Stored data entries
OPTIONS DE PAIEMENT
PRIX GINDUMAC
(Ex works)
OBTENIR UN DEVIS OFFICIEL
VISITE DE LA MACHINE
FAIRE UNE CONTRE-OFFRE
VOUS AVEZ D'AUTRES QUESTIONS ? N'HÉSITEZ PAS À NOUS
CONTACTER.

* * *

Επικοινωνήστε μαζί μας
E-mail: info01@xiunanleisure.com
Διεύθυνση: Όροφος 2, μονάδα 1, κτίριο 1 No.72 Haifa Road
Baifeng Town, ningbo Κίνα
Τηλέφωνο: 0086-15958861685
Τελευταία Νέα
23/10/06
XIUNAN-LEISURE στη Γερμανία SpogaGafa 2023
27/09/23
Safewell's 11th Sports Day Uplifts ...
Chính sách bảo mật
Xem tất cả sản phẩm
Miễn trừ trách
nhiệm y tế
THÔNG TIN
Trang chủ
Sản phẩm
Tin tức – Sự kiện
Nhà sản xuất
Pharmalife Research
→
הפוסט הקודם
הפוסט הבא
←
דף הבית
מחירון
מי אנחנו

---

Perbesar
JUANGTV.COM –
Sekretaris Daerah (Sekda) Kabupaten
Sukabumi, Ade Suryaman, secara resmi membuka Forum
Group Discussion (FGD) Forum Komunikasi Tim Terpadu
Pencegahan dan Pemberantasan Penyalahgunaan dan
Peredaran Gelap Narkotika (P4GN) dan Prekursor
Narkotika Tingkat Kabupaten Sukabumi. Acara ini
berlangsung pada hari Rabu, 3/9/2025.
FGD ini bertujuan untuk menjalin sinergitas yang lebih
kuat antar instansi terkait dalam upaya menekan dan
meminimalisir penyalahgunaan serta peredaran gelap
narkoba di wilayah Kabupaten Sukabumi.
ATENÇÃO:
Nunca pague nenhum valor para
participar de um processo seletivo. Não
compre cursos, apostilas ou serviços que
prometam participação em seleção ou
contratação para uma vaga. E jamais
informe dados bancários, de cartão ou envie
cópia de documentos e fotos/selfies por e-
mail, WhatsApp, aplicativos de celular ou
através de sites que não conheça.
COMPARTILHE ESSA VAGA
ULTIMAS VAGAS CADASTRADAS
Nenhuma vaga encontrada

TASK GOAL: Can you quote, word for word, the lines in the records from the one containing "Επικοινωνήστε μαζί μας" up to and including the one containing "Safewell's 11th Sports Day Uplifts ..."?

REPLY TO THE TASK:
Επικοινωνήστε μαζί μας
E-mail: info01@xiunanleisure.com
Διεύθυνση: Όροφος 2, μονάδα 1, κτίριο 1 No.72 Haifa Road
Baifeng Town, ningbo Κίνα
Τηλέφωνο: 0086-15958861685
Τελευταία Νέα
23/10/06
XIUNAN-LEISURE στη Γερμανία SpogaGafa 2023
27/09/23
Safewell's 11th Sports Day Uplifts ...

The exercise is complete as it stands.